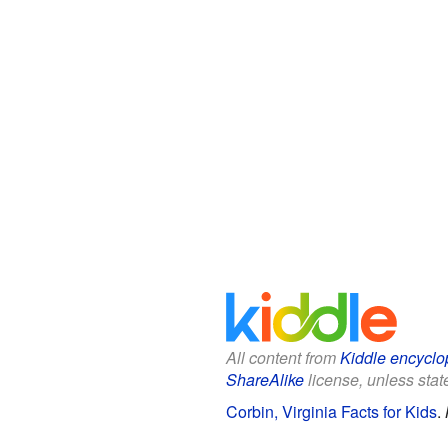
All content from
Kiddle encyclo
ShareAlike
license, unless state
Corbin, Virginia Facts for Kids
.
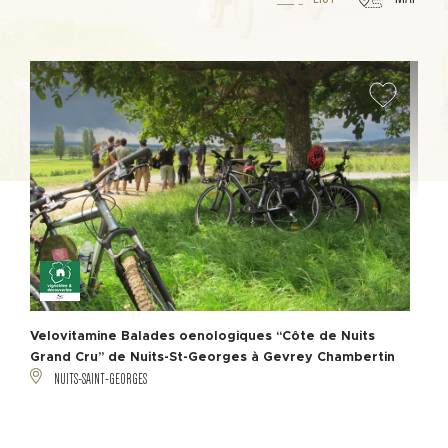
Velovitamine Balades oenologiques “Côte de Nuits
Grand Cru” de Nuits-St-Georges à Gevrey Chambertin
NUITS-SAINT-GEORGES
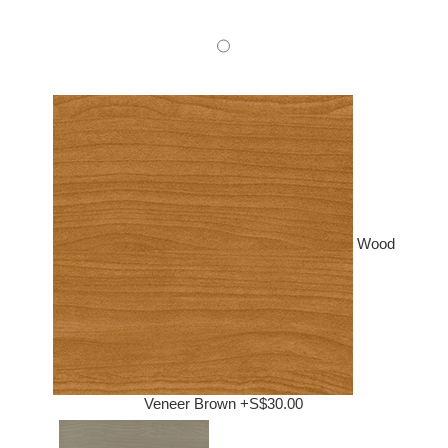
Wood
Veneer Brown +S$30.00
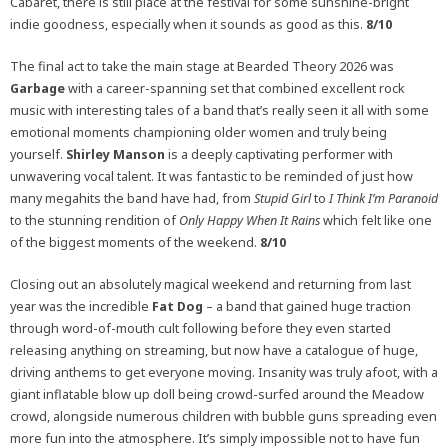
Cabaret, there is still place at the festival for some sunshine-bright
indie goodness, especially when it sounds as good as this.
8/10
The final act to take the main stage at Bearded Theory 2026 was
Garbage
with a career-spanning set that combined excellent rock
music with interesting tales of a band that’s really seen it all with some
emotional moments championing older women and truly being
yourself.
Shirley Manson
is a deeply captivating performer with
unwavering vocal talent. It was fantastic to be reminded of just how
many megahits the band have had, from
Stupid Girl
to
I Think I’m Paranoid
to the stunning rendition of
Only Happy When It Rains
which felt like one
of the biggest moments of the weekend.
8/10
Closing out an absolutely magical weekend and returning from last
year was the incredible
Fat Dog
– a band that gained huge traction
through word-of-mouth cult following before they even started
releasing anything on streaming, but now have a catalogue of huge,
driving anthems to get everyone moving. Insanity was truly afoot, with a
giant inflatable blow up doll being crowd-surfed around the Meadow
crowd, alongside numerous children with bubble guns spreading even
more fun into the atmosphere. It’s simply impossible not to have fun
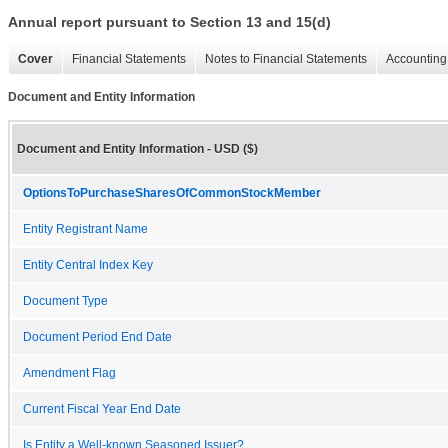
Annual report pursuant to Section 13 and 15(d)
Cover
Financial Statements
Notes to Financial Statements
Accounting 
Document and Entity Information
Document and Entity Information - USD ($)
OptionsToPurchaseSharesOfCommonStockMember
Entity Registrant Name
Entity Central Index Key
Document Type
Document Period End Date
Amendment Flag
Current Fiscal Year End Date
Is Entity a Well-known Seasoned Issuer?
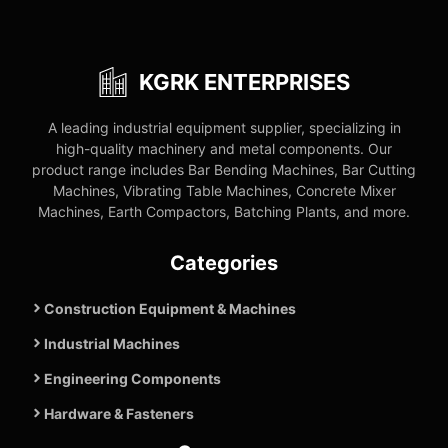
KGRK ENTERPRISES
A leading industrial equipment supplier, specializing in
high-quality machinery and metal components. Our
product range includes Bar Bending Machines, Bar Cutting
Machines, Vibrating Table Machines, Concrete Mixer
Machines, Earth Compactors, Batching Plants, and more.
Categories
Construction Equipment & Machines
Industrial Machines
Engineering Components
Hardware & Fasteners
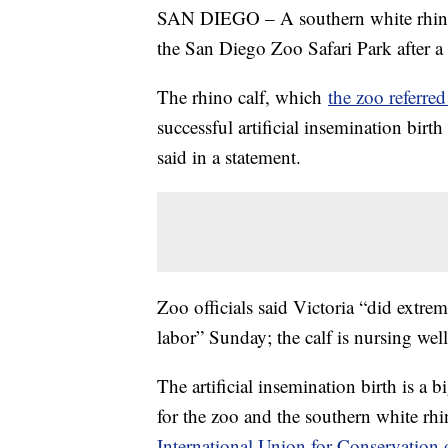
SAN DIEGO – A southern white rhino 
the San Diego Zoo Safari Park after
The rhino calf, which
the zoo referre
successful artificial insemination bir
said in a statement.
Zoo officials said Victoria “did extr
labor” Sunday; the calf is nursing wel
The artificial insemination birth is a b
for the zoo and the southern white rhi
International Union for Conservation 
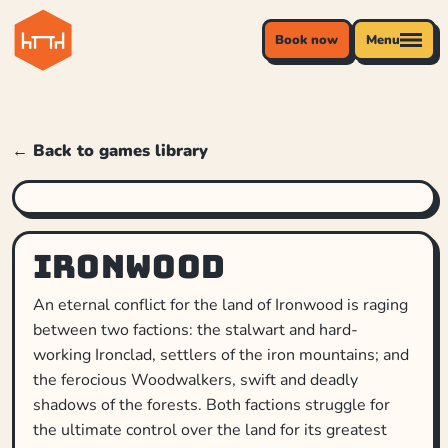
Book now
Menu
← Back to games library
Ironwood
An eternal conflict for the land of Ironwood is raging
between two factions: the stalwart and hard-
working Ironclad, settlers of the iron mountains; and
the ferocious Woodwalkers, swift and deadly
shadows of the forests. Both factions struggle for
the ultimate control over the land for its greatest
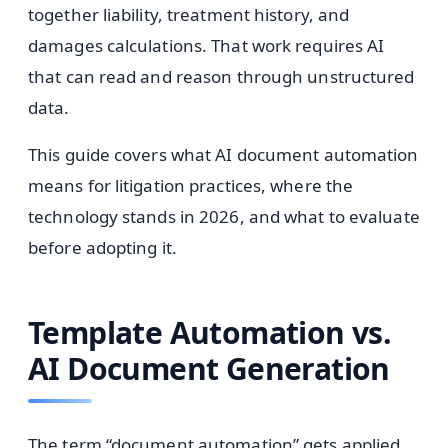
together liability, treatment history, and
damages calculations. That work requires AI
that can read and reason through unstructured
data.
This guide covers what AI document automation
means for litigation practices, where the
technology stands in 2026, and what to evaluate
before adopting it.
Template Automation vs.
AI Document Generation
The term “document automation” gets applied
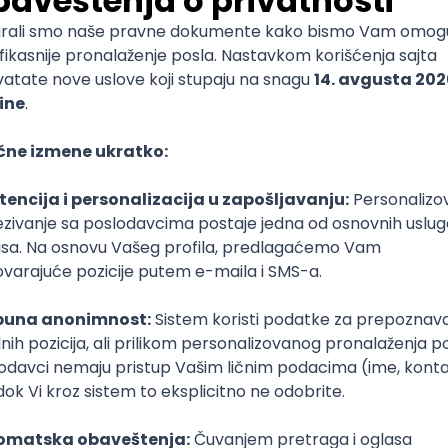
mediate
lopment
lopment
)
lopment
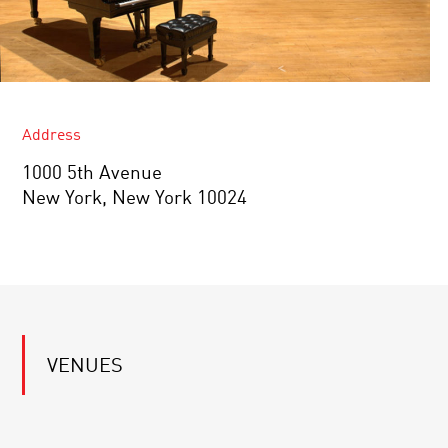
Address
1000 5th Avenue
New York, New York 10024
VENUES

***

● Assignment: Copy the text of the rows from the line containing "Cabaret, there is" through the line containing "Hardware & Fasteners", reproducing each line unchanged and leaving out the pictures.

● Task answer:
Cabaret, there is still place at the festival for some sunshine-bright
indie goodness, especially when it sounds as good as this.
8/10
The final act to take the main stage at Bearded Theory 2026 was
Garbage
with a career-spanning set that combined excellent rock
music with interesting tales of a band that’s really seen it all with some
emotional moments championing older women and truly being
yourself.
Shirley Manson
is a deeply captivating performer with
unwavering vocal talent. It was fantastic to be reminded of just how
many megahits the band have had, from
Stupid Girl
to
I Think I’m Paranoid
to the stunning rendition of
Only Happy When It Rains
which felt like one
of the biggest moments of the weekend.
8/10
Closing out an absolutely magical weekend and returning from last
year was the incredible
Fat Dog
– a band that gained huge traction
through word-of-mouth cult following before they even started
releasing anything on streaming, but now have a catalogue of huge,
driving anthems to get everyone moving. Insanity was truly afoot, with a
giant inflatable blow up doll being crowd-surfed around the Meadow
crowd, alongside numerous children with bubble guns spreading even
more fun into the atmosphere. It’s simply impossible not to have fun
Annual report pursuant to Section 13 and 15(d)
Cover
Financial Statements
Notes to Financial Statements
Accounting 
Document and Entity Information
Document and Entity Information - USD ($)
OptionsToPurchaseSharesOfCommonStockMember
Entity Registrant Name
Entity Central Index Key
Document Type
Document Period End Date
Amendment Flag
Current Fiscal Year End Date
Is Entity a Well-known Seasoned Issuer?
KGRK ENTERPRISES
A leading industrial equipment supplier, specializing in
high-quality machinery and metal components. Our
product range includes Bar Bending Machines, Bar Cutting
Machines, Vibrating Table Machines, Concrete Mixer
Machines, Earth Compactors, Batching Plants, and more.
Categories
Construction Equipment & Machines
Industrial Machines
Engineering Components
Hardware & Fasteners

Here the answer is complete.